Colorado transit authority’s natural gas-powered buses conquer high terrain, perform in sub-zero temperatures
The Roaring Fork Transit Authority (RFTA) and its VelociRFTA Bus Rapid Transit (BRT) program, which provides daily commuter bus service from Aspen, to Glenwood Springs, to Rifle, Colorado, is no stranger to operational challenges. In fact, the VelociRFTA BRT covers one of the most severe regions in the country, with buses challenged by steep ascents, altitudes close to 8,000 feet, and extreme winter temperatures nearly four months out of the year.
A new case study from the National Renewable Energy Laboratory, Developing a Natural Gas-Powered Bus Rapid Transit Service, examines how RFTA—the second-largest public transit system in Colorado—made the decision in 2013 to implement the nation’s first natural gas-powered rural bus rapid transit system.
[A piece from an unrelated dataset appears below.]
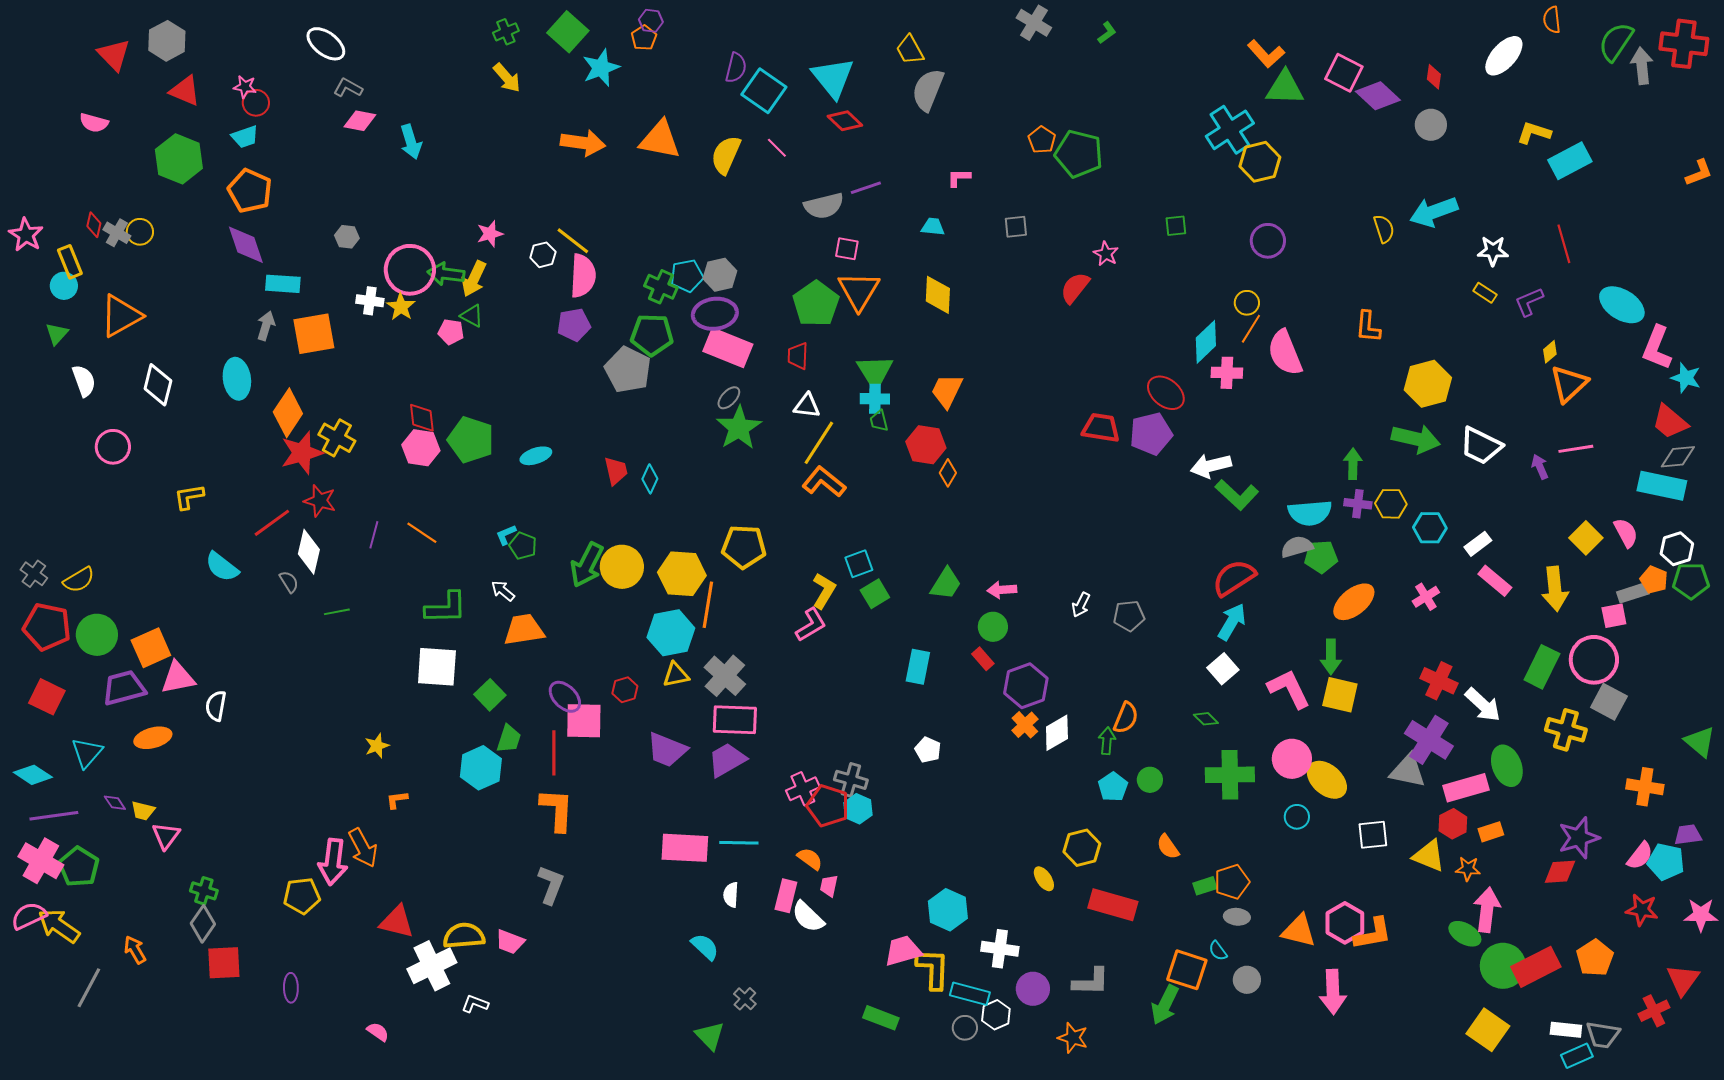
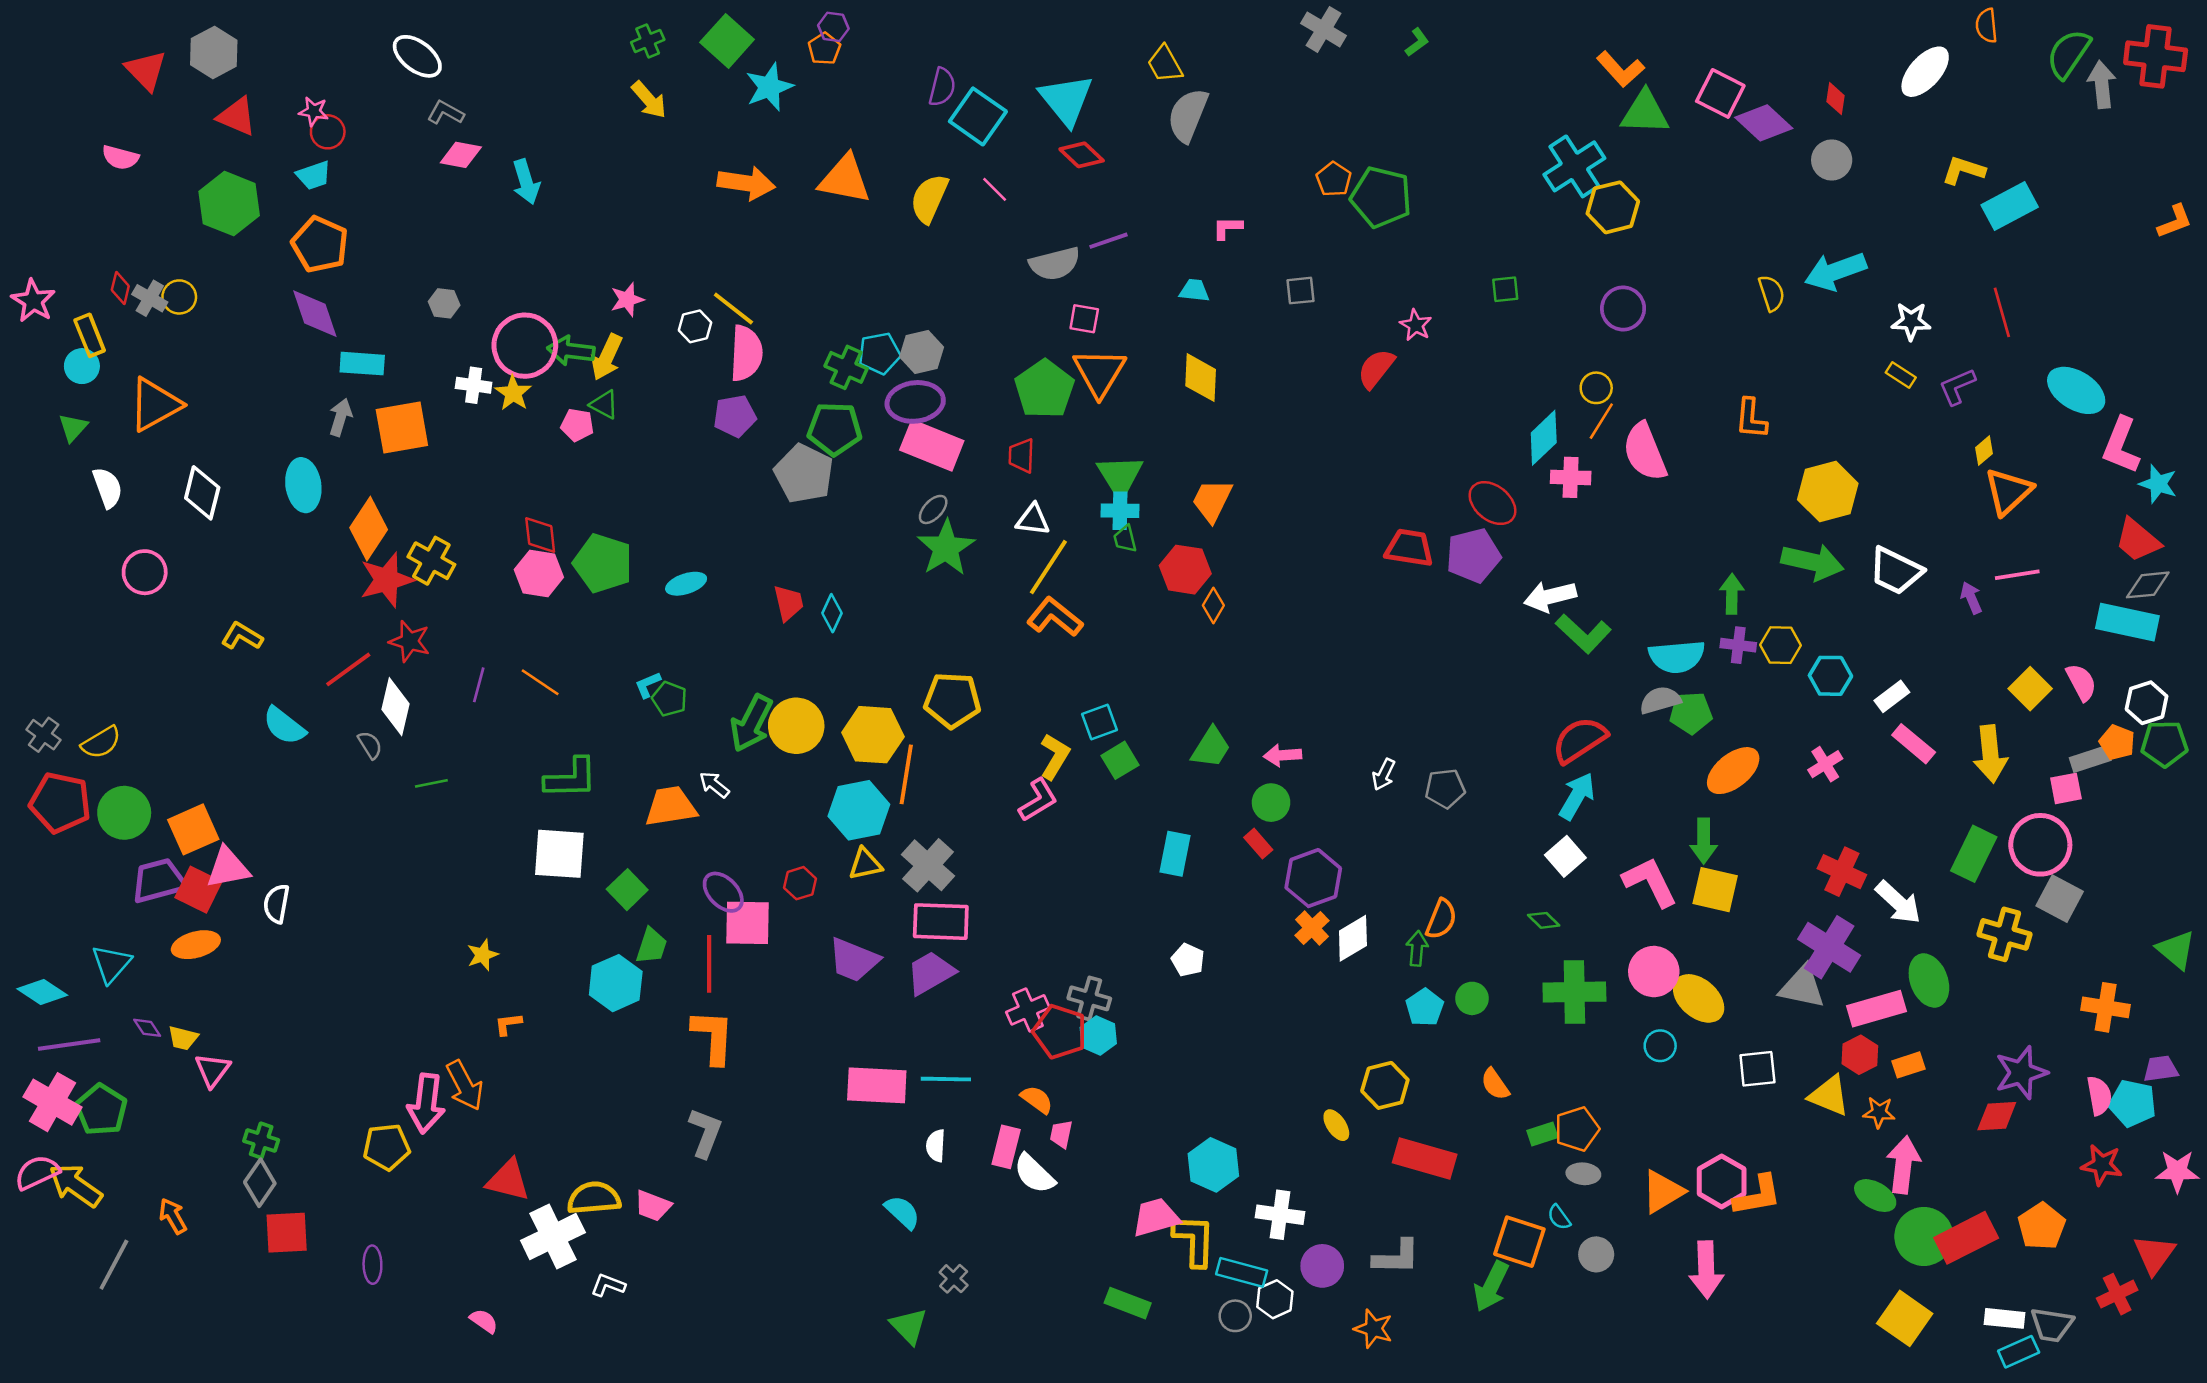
yellow L-shape: (189, 497) -> (242, 636), turned 40
white arrow: (503, 591) -> (714, 785), moved
red square: (47, 697) -> (198, 890), moved
pink semicircle: (1640, 856) -> (2099, 1096), turned -48
orange triangle: (1299, 931) -> (1663, 1192), turned -45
Now nearly two and a half years later, RFTA’s 22 compressed natural gas (CNG) buses have driven more than 3 million miles—a testament to the dependability of CNG in the transit industry and harsh conditions.
Developing a Natural Gas-Powered Bus Rapid Transit Service details the lessons learned from RFTA’s experience of investigating—and ultimately choosing—CNG for their new BRT program and focuses on the unique environment of RFTA’s BRT application. The case study also details the decision process to include CNG fueling in the project. In addition, it describes operational challenges and highlights how the agency garnered a positive public perception. Finally, the paper outlines the costs for CNG against competing fuels and explains the considerations for indoor fueling facilities and project funding.